Le développement d’une échelle de suivi des symptômes chez les malades ayant un RGO est donc un travail
particulièrement lourd, et jusqu’à maintenant aucune
des échelles proposées ne permettait de satisfaire
l’ensemble des caractéristiques identifiées dans le
tableau 1.
La mise au point selon une approche originale (CTT) de
l’échelle ReQuest™ semble remplir la plupart de ces
caractéristiques.
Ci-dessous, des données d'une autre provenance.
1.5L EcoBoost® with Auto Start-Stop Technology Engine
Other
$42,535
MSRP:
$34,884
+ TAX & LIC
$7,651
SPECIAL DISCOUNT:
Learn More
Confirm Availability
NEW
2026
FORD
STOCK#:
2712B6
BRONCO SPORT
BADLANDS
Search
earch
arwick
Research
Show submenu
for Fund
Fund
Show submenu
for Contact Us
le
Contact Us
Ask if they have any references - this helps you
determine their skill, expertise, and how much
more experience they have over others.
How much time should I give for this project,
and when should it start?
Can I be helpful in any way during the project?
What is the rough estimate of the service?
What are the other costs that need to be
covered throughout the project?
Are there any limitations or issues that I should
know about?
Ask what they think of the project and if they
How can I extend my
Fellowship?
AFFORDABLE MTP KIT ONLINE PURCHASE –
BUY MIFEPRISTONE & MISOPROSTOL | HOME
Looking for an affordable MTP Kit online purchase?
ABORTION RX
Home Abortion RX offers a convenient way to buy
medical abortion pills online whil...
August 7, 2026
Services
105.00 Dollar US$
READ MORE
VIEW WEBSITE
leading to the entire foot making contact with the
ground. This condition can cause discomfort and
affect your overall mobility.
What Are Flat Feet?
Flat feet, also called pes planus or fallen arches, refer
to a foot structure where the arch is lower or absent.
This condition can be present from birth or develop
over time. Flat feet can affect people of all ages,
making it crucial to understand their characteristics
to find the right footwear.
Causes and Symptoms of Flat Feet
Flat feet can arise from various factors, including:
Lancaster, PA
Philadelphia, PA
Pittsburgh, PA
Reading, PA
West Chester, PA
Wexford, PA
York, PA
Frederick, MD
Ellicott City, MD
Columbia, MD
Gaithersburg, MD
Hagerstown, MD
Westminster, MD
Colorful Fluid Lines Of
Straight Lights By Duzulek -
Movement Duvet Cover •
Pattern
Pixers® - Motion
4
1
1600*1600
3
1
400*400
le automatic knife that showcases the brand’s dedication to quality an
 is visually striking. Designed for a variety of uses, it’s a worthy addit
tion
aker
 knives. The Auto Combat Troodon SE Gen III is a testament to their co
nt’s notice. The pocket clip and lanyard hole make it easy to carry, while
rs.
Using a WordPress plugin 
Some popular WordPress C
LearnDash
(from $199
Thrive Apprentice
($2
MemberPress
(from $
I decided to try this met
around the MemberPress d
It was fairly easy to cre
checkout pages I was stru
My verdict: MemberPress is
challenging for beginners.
L’échelle ReQuest™ a été développée
en mettant dans un modèle mathématique tous les
symptômes qui peuvent être présents chez les malades
ayant un RGO. Les données concernant cette nouvelle
échelle ont été revues et détaillées par des membres du
consortium CRITERE, et font l’objet de l’article publié
dans ce numéro par Philippe Ducrotté et Frank Zerbib.
Nous espérons qu’elle fournira ainsi l’accès à ce nouvel outil et son utilisation pour les futures études consacrées au RGO, notamment dans sa forme non érosive.